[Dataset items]
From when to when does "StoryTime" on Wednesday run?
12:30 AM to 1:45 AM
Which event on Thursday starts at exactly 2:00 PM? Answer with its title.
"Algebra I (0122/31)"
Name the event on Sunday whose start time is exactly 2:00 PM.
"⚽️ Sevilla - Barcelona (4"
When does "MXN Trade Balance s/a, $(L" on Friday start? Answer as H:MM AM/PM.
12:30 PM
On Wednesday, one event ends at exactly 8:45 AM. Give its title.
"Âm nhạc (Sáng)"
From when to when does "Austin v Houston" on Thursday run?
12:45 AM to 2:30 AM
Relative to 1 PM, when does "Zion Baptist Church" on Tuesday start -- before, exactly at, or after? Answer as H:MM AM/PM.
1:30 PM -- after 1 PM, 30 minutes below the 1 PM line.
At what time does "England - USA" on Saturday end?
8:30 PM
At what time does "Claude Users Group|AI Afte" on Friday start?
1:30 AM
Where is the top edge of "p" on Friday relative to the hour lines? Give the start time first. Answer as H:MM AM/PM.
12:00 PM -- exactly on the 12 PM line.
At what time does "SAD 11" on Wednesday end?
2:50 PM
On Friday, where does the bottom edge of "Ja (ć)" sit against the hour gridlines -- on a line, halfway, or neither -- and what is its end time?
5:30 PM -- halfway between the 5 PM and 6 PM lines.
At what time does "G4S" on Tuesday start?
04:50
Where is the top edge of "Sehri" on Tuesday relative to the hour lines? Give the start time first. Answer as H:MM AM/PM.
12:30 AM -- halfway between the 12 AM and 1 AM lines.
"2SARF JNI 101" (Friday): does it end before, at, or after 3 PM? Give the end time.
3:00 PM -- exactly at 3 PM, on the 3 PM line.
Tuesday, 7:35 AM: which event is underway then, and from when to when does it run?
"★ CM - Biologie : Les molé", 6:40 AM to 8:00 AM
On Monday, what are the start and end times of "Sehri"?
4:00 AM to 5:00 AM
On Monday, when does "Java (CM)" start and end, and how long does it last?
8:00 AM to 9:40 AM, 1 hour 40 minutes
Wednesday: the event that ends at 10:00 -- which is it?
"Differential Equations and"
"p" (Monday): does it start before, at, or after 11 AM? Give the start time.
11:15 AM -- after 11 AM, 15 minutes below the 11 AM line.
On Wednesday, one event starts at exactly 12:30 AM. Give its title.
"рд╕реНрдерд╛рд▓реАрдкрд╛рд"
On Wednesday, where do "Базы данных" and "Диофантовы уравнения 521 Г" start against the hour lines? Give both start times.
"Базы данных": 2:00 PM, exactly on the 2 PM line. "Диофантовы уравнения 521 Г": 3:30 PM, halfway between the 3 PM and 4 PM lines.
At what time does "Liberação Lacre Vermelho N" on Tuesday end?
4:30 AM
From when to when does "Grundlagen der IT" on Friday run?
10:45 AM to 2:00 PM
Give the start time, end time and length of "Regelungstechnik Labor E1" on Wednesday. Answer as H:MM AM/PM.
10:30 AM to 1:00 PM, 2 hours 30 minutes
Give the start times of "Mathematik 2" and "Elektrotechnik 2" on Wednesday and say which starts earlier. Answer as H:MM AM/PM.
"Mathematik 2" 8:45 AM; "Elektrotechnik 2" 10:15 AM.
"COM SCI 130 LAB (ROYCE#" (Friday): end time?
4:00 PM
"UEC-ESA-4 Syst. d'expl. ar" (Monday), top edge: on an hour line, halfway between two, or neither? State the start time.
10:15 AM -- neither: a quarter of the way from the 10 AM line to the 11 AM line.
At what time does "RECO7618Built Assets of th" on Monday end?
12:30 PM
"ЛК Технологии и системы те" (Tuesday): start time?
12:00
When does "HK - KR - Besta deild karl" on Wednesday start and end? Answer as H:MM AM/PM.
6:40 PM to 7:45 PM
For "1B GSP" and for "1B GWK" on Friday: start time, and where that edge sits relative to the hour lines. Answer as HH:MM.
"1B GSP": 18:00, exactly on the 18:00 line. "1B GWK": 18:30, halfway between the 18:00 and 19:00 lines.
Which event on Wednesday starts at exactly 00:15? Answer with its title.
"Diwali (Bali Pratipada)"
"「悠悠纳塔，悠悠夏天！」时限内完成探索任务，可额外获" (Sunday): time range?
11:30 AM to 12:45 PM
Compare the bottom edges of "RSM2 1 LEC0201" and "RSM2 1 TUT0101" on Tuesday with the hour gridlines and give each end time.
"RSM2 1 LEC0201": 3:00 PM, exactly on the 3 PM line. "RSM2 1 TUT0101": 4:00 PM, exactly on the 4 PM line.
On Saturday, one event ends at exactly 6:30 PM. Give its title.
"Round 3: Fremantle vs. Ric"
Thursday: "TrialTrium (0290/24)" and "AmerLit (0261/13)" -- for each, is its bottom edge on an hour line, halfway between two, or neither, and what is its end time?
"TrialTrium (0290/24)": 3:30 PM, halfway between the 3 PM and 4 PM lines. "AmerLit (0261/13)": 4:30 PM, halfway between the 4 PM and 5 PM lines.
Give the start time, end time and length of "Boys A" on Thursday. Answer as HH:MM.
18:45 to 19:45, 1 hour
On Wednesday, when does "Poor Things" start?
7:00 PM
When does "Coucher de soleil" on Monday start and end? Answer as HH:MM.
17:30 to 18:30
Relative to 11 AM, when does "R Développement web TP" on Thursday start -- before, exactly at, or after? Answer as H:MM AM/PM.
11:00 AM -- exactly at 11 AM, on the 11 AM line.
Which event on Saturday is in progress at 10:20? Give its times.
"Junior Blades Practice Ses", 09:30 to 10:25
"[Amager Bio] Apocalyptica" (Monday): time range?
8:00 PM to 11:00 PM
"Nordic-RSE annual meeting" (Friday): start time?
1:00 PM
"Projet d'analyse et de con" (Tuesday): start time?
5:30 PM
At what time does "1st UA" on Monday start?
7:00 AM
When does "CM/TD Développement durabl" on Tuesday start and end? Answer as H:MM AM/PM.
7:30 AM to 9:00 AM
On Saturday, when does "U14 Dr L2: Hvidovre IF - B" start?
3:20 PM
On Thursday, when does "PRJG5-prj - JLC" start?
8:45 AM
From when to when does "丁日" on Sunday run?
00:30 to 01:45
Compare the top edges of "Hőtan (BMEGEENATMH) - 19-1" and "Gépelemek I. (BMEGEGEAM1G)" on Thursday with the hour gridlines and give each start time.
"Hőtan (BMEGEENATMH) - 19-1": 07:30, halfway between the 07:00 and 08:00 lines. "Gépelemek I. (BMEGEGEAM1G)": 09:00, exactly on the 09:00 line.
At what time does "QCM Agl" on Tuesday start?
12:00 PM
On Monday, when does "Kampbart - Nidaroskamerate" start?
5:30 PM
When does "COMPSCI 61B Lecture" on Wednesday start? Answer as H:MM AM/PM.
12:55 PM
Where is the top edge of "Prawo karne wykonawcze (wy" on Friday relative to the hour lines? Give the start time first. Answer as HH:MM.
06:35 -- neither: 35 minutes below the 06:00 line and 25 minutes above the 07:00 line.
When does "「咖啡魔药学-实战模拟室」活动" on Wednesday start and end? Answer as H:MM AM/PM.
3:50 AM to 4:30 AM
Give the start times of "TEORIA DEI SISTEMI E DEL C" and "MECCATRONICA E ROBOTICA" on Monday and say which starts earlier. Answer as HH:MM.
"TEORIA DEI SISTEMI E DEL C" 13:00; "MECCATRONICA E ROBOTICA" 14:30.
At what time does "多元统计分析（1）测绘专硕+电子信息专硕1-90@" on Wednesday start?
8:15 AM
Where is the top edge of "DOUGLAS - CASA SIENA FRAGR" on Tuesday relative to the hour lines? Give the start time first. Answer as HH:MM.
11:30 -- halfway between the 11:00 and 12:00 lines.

◆ WHAT TO DO
Copy out the lines from the one containing "Compare the top" through the end of the records above, inclusive, reproducing them precisely.

◆ ANSWER BELOW
Compare the top edges of "Hőtan (BMEGEENATMH) - 19-1" and "Gépelemek I. (BMEGEGEAM1G)" on Thursday with the hour gridlines and give each start time.
"Hőtan (BMEGEENATMH) - 19-1": 07:30, halfway between the 07:00 and 08:00 lines. "Gépelemek I. (BMEGEGEAM1G)": 09:00, exactly on the 09:00 line.
At what time does "QCM Agl" on Tuesday start?
12:00 PM
On Monday, when does "Kampbart - Nidaroskamerate" start?
5:30 PM
When does "COMPSCI 61B Lecture" on Wednesday start? Answer as H:MM AM/PM.
12:55 PM
Where is the top edge of "Prawo karne wykonawcze (wy" on Friday relative to the hour lines? Give the start time first. Answer as HH:MM.
06:35 -- neither: 35 minutes below the 06:00 line and 25 minutes above the 07:00 line.
When does "「咖啡魔药学-实战模拟室」活动" on Wednesday start and end? Answer as H:MM AM/PM.
3:50 AM to 4:30 AM
Give the start times of "TEORIA DEI SISTEMI E DEL C" and "MECCATRONICA E ROBOTICA" on Monday and say which starts earlier. Answer as HH:MM.
"TEORIA DEI SISTEMI E DEL C" 13:00; "MECCATRONICA E ROBOTICA" 14:30.
At what time does "多元统计分析（1）测绘专硕+电子信息专硕1-90@" on Wednesday start?
8:15 AM
Where is the top edge of "DOUGLAS - CASA SIENA FRAGR" on Tuesday relative to the hour lines? Give the start time first. Answer as HH:MM.
11:30 -- halfway between the 11:00 and 12:00 lines.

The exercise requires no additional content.